Ben,McLeish'in asıl efsaneyi Bowyer-Ferguson orta sahası,Jerome-Benitez(bu kadar da iyimser olmayalım Benitez'in yerine bir transfer gerekebilir ya da Garry O'Connor olsun orada) hücum hattı ve o etten duvar felsefeli Carr-Johnson-Dann-Ridgewell defans dörtlüsüyle gerçekleştirebileceğine inanıyorum.Yoksa McLeish oluşacak yeni kadrosuyla da en fazla ilk dördü zorlayabilecektir.Aynı O'Neill'in Villa'sı,Hodgson'un Fulham'ı gibi Birmingham da ellerini büyüklerin yakasından bir an olsun ayırmayan ayrı birer futbol ekolü olmalıydı.Ne yazık ki,Uzak Asya'lılar başarının ve paranın kokusunu almış durumdalar.Kurtuluşu yok Birmingham da yeni bir City olma yolunda gidiyor.Dileğimiz bir mucizeyle McLeish'in içinde bulunduğu duruma rapmen mevcut kadrosuyla yoluna devam etmesidir.
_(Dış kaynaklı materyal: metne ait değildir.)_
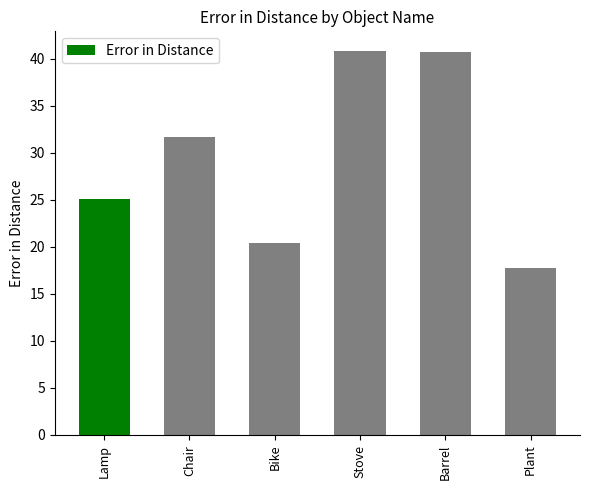

Which label corresponds to the smallest value in the chart?

Plant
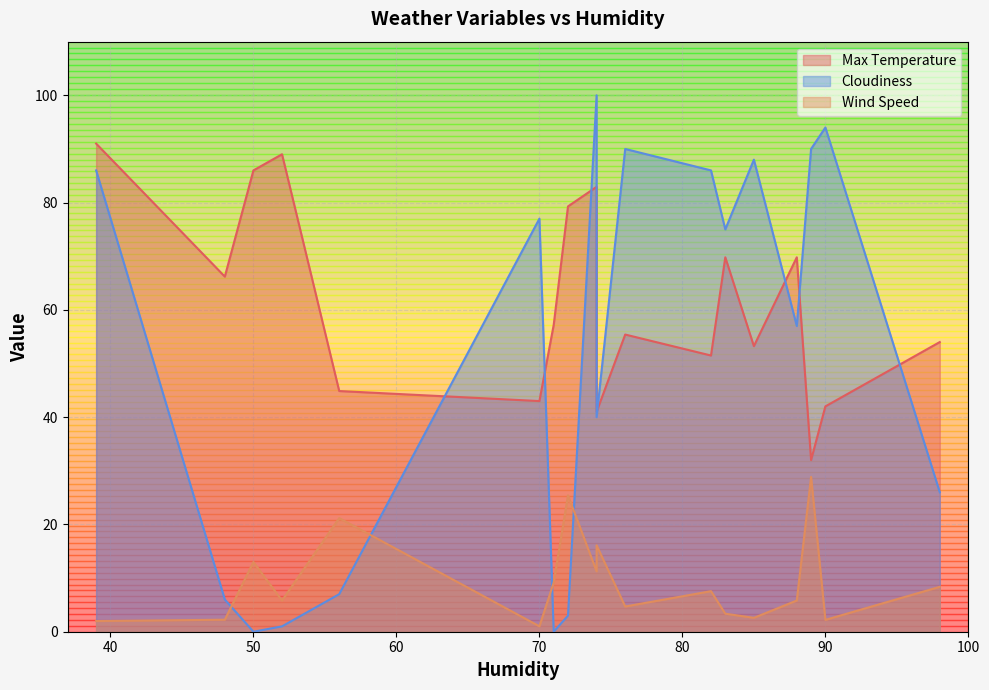

The Wind Speed series shows 13.0 at 50. True or false?

True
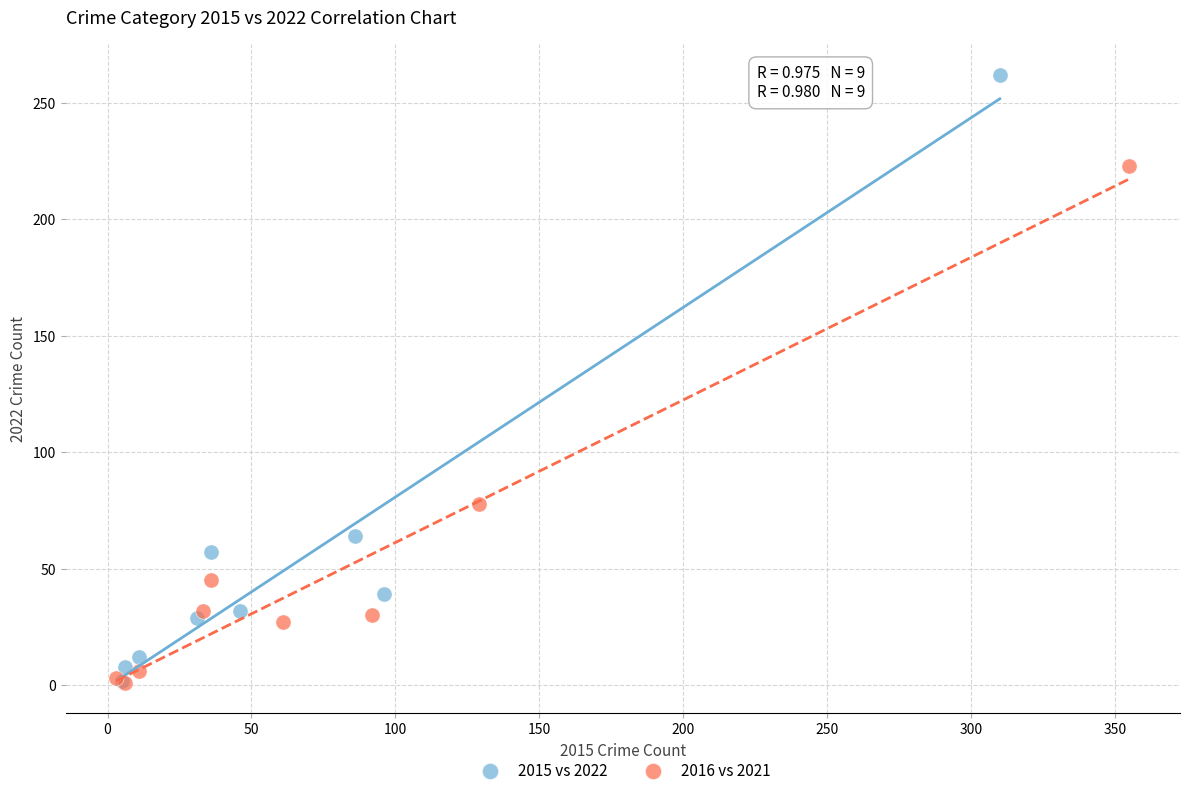

Which series has the largest Y range (max minus min)?

2015 vs 2022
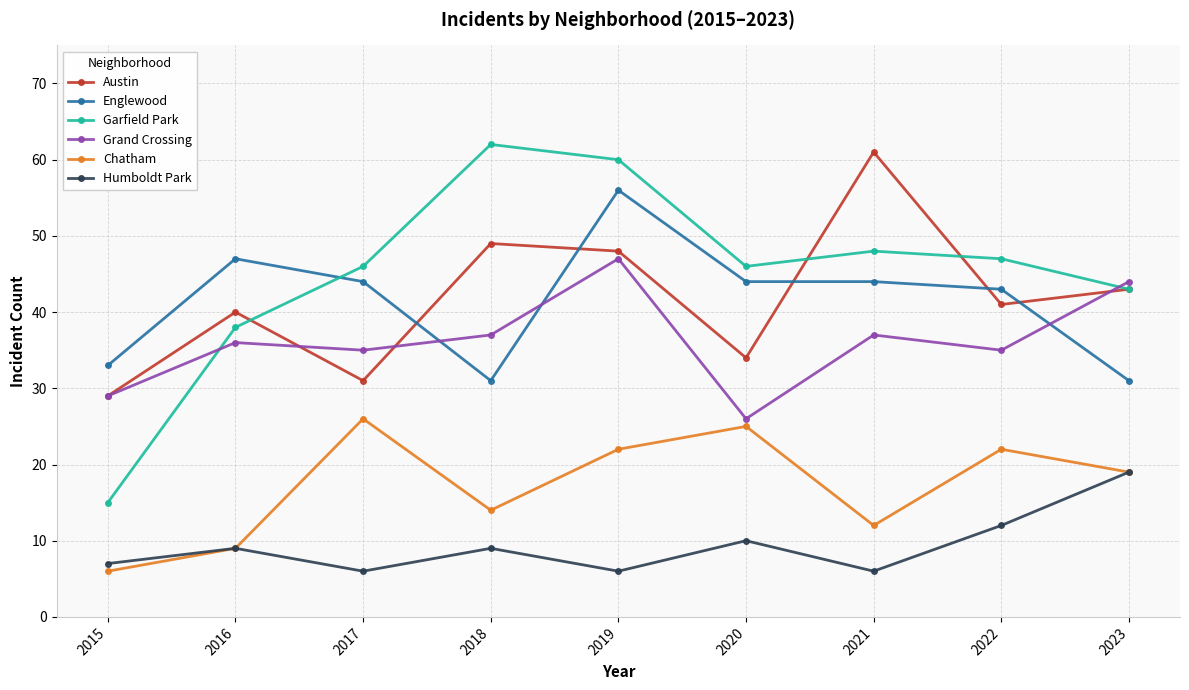

The Grand Crossing series shows 44 at 2023. True or false?

True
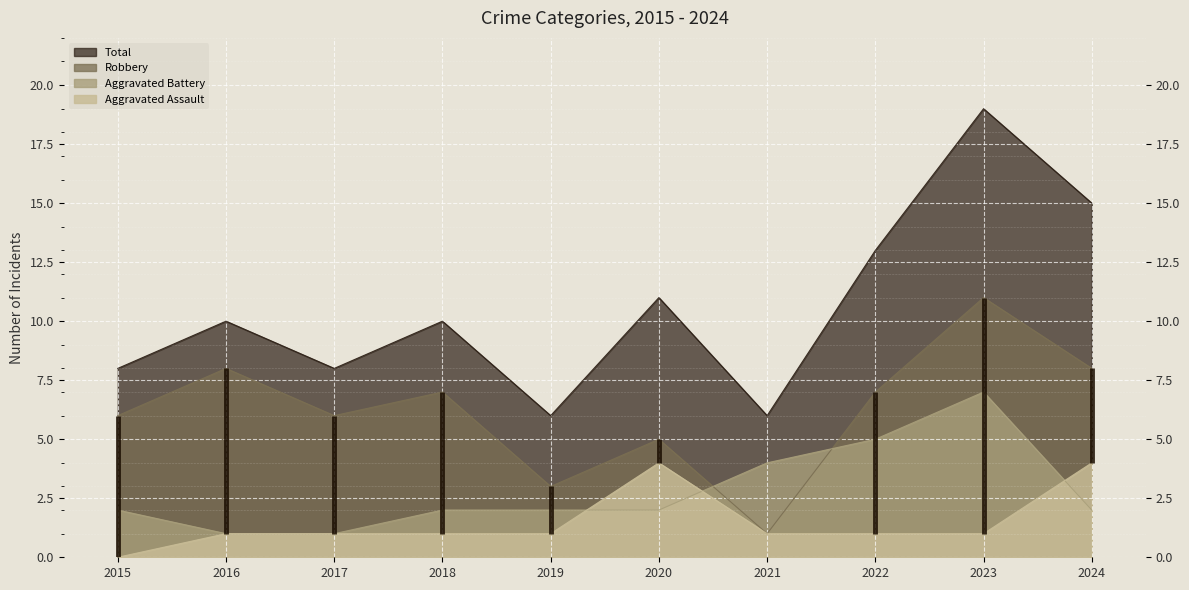

Reading left to right, extract all data points from this chart.

Aggravated Assault: 2015=0	2016=1	2017=1	2018=1	2019=1	2020=4	2021=1	2022=1	2023=1	2024=4
Aggravated Battery: 2015=2	2016=1	2017=1	2018=2	2019=2	2020=2	2021=4	2022=5	2023=7	2024=2
Robbery: 2015=6	2016=8	2017=6	2018=7	2019=3	2020=5	2021=1	2022=7	2023=11	2024=8
Total: 2015=8	2016=10	2017=8	2018=10	2019=6	2020=11	2021=6	2022=13	2023=19	2024=15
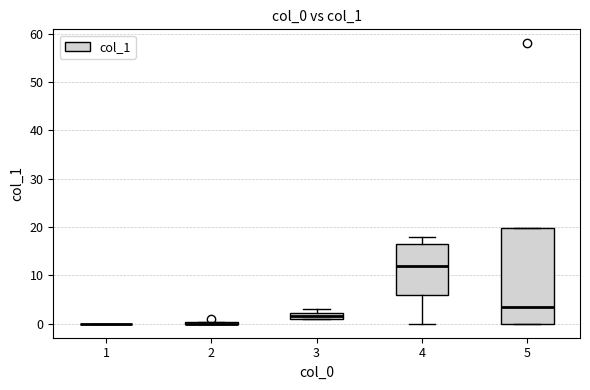

Comparing the boxes themselves (not the whiskers), which one is the tallest?

5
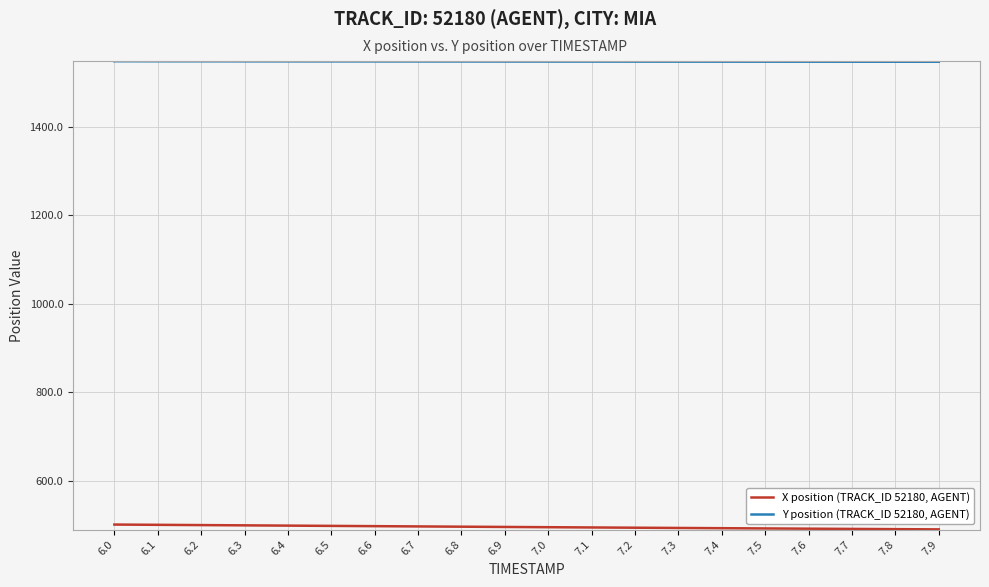

What is the spread (max minus min) of values at 6.5?

1049.5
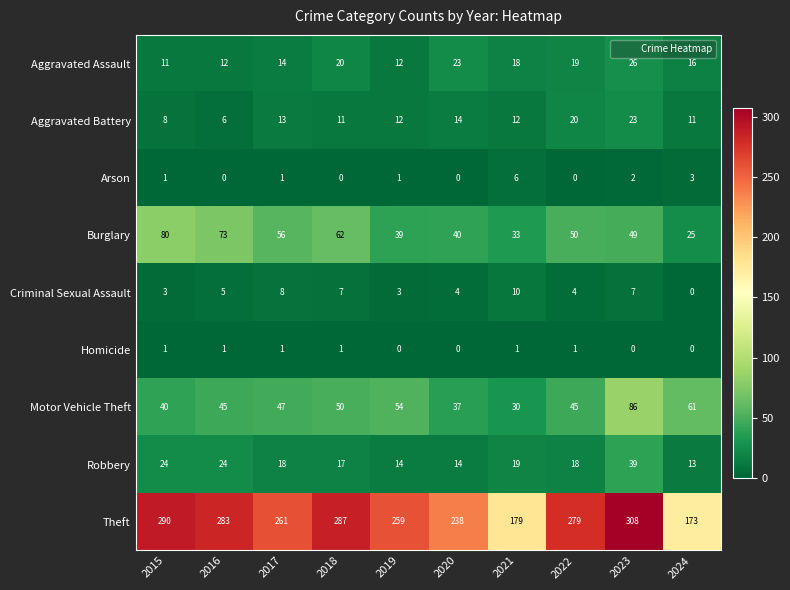

At which label does Aggravated Battery reach its minimum?

2016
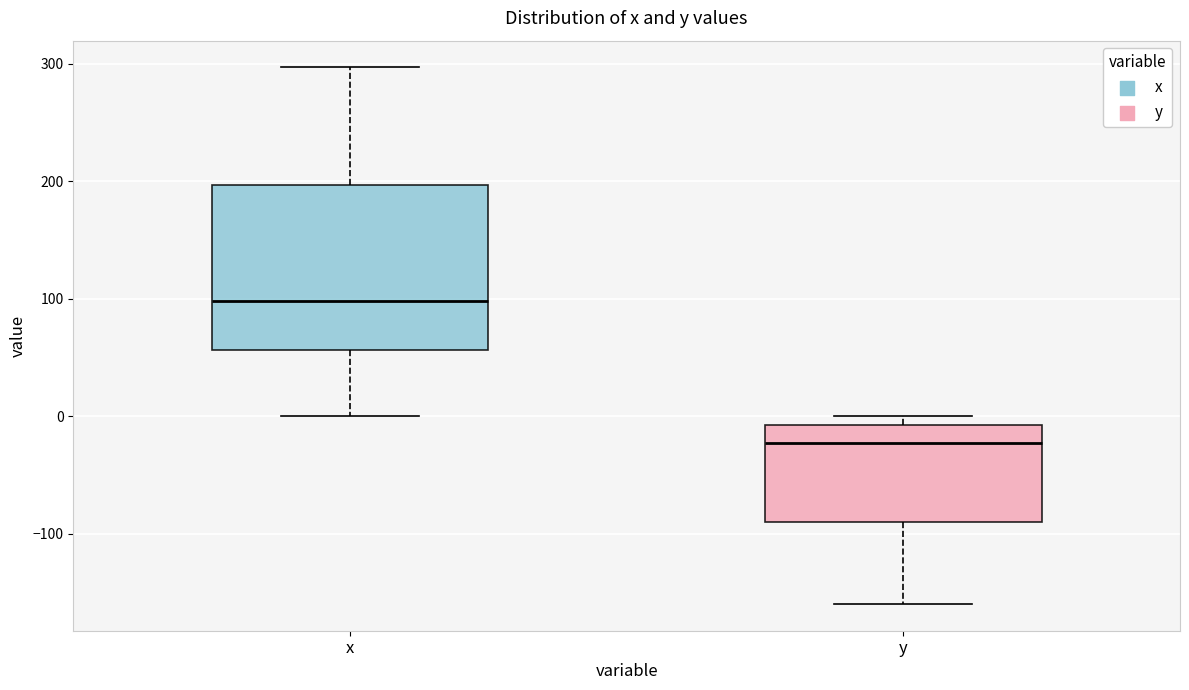

Reading left to right, read every box against the y-axis: the position of its median line, the range the box covers, and the ends of its whiskers. The values are not printed on the chart, so give them approximately, as read against the axis.

x: median 100, box 60 to 200, whiskers 0 to 300
y: median -20, box -90 to -10, whiskers -160 to 0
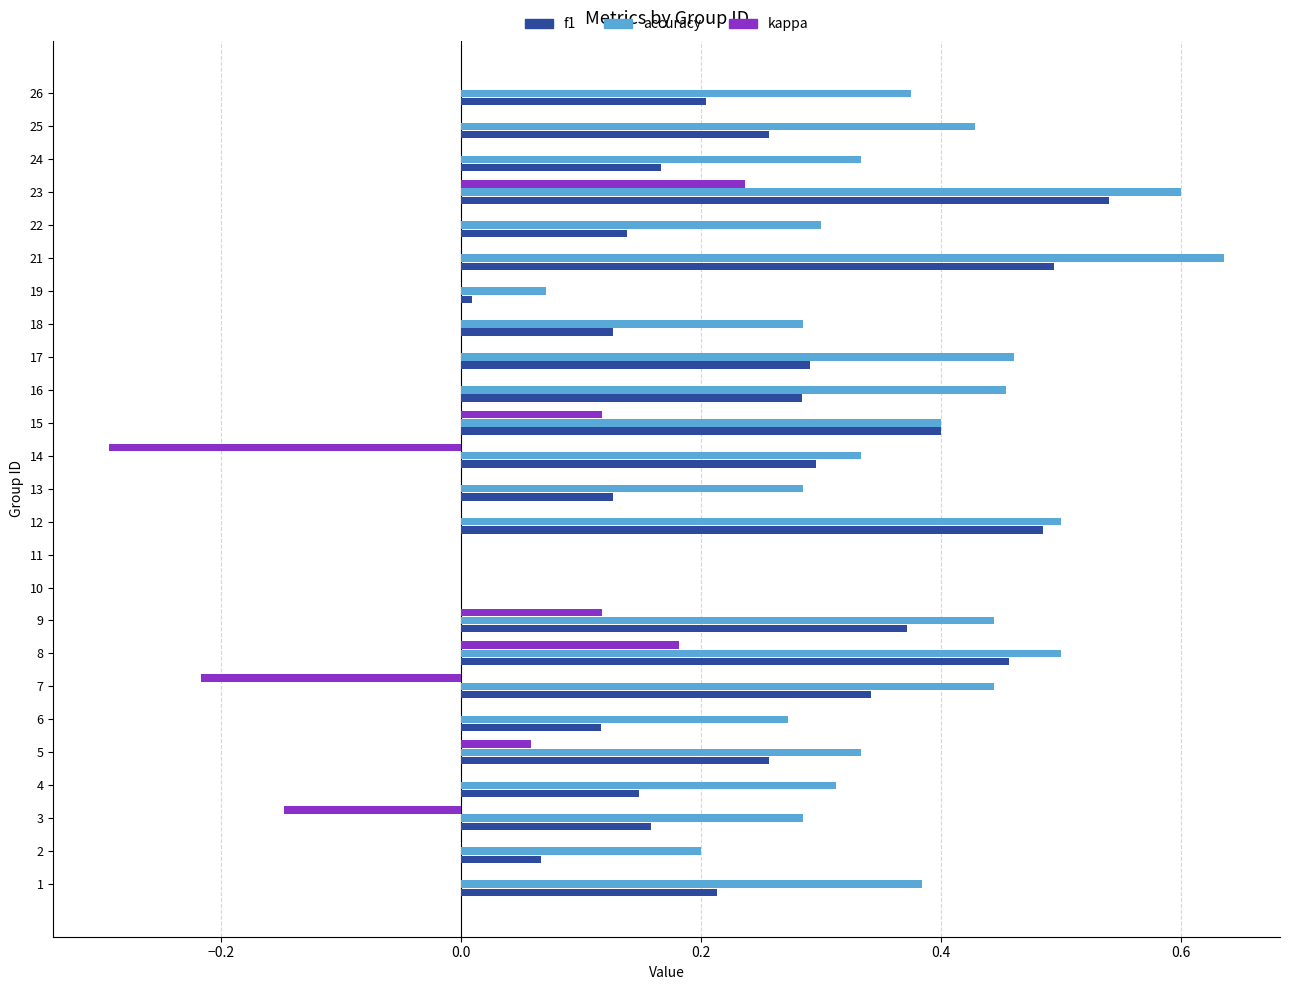

True or false: kappa has a value of 0.0 at 6.

True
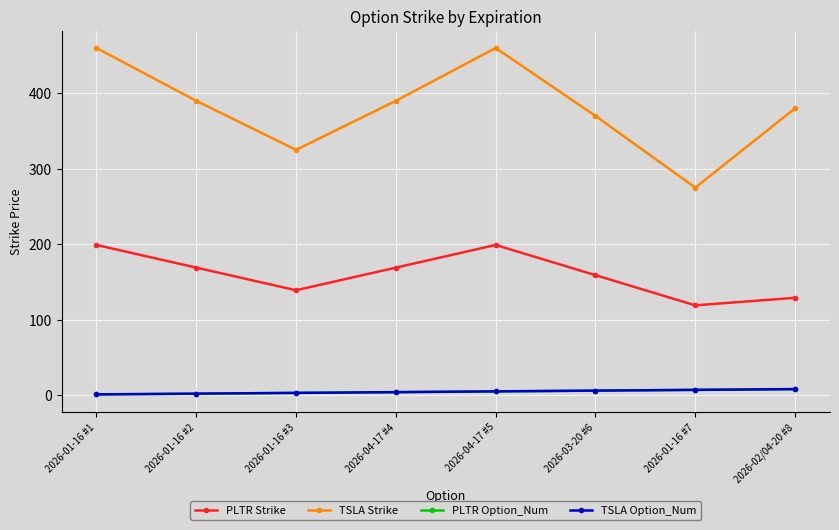

Does the chart have visible grid lines?

Yes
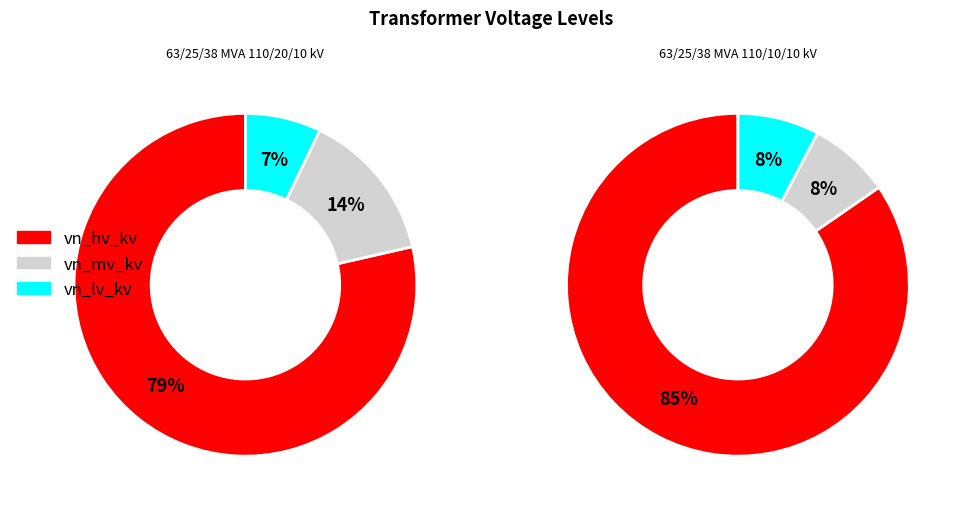

Which series has the widest spread of values?

vn_mv_kv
Not:Pek emin olmamakla birlikte Steve McManaman'ı da Uzak Asyalıların yanında görmüş olduğumu sanıyorum.McManaman'ın Yeung Grandtop International Holding'de görev aldığını biliyorum ama Birmingham'la organik bağı hakkında kesin bir fikrim yok.

1 yorum:

Kerem dedi ki...

Cogu insan sevmese de Birmingham'in sehrini de aksanini da severim. Endustri alisverismerkezleri muzeler ve su kanallarin birbirine girdigi pek de baska birseye benzemeyen bir sehir. Umarim ManCitylesip zaten sisik fiyatlari daha da ucurmazlar.